Logan is spoiled beyond belief. granted the first 9 months of his life were not easy for the little guy. but now he believes he is entitled to everything, and if he does not get what he wants, or what he wants is taken away, it is a major affront…an offense of massive proportions. and thus begins the retaliation, which entails screaming, kicking, punching, hitting, screaming, throwing of large objects, pounding of fists into the floor/couch/parent and screaming. did i mention the screaming?
i’m sure that sounds like your average toddler tantrum to you…but it’s not. i know toddler tantrums….i’ve seen many from my oldest son, and many from the kids of friends and family. this doesn’t even compare. i’ve spoken to many parents of GERDlings in my online support group, as well as good friends of ours who have a recovered GERDling of their own.
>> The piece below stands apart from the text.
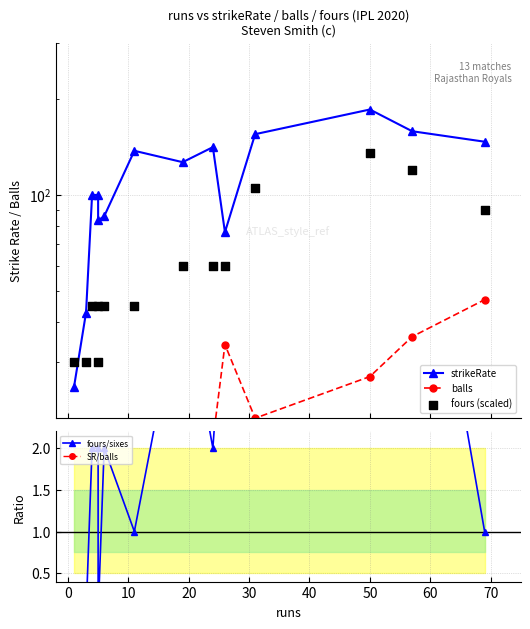

Which series reaches the maximum Y coordinate?

strikeRate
P-GAS is all too common, and very much different from average toddler behaviour. (please note that, in writing this, i am not trying to scare the parents of GERDlings. on the contrary…consider this a warning, so that they may be prepared for the asshole to come…so that they may have the chance to nip the asshole-transformation in the bud…a chance that we never had. with increased awareness, we can stop the tragedy that is P-GAS.)
our current battle involves the couch…which he’s learned to climb…with no thought for his own safety, or the safety of others. he uses the couch as a means to gain access to the large framed painting hanging over said couch, the adjacent bookcase and side table. he has tried to climb the bookcase on multiple occasions. as for the side table…which is the only place we can have the baby monitors, phone, and any snacks or beverages. and his assholeness won’t leave any of it alone! when you say no to him, he smiles at you as if to say “seriously….what are you gonna do about it?” and continues on his merry mission of destruction. ya…the kid’s the mayor of shit-town.
and now we are back to the beginning. i feel shitty. it’s impossible to keep your cool with a P-GASling running around causing havoc. so i lost my temper and yelled at him. and it scared the shit out of him. and i felt guilty. of course he’s forgotten all about it!
little asshole….he’s lucky he’s so cute!
important note: the first commenter, Carlos…who is in fact my hubby and daddy to the asshole in question, mentioned something called “Angry-Drunk-Complex”. this refers to the pain-induced frantic flailing that would overtake Logan everytime he ate during the first 6 months of his life…resulting in my daily nose-bleeds, bloody lips and black eyes. henceforth, he was known as the “angry drunk”.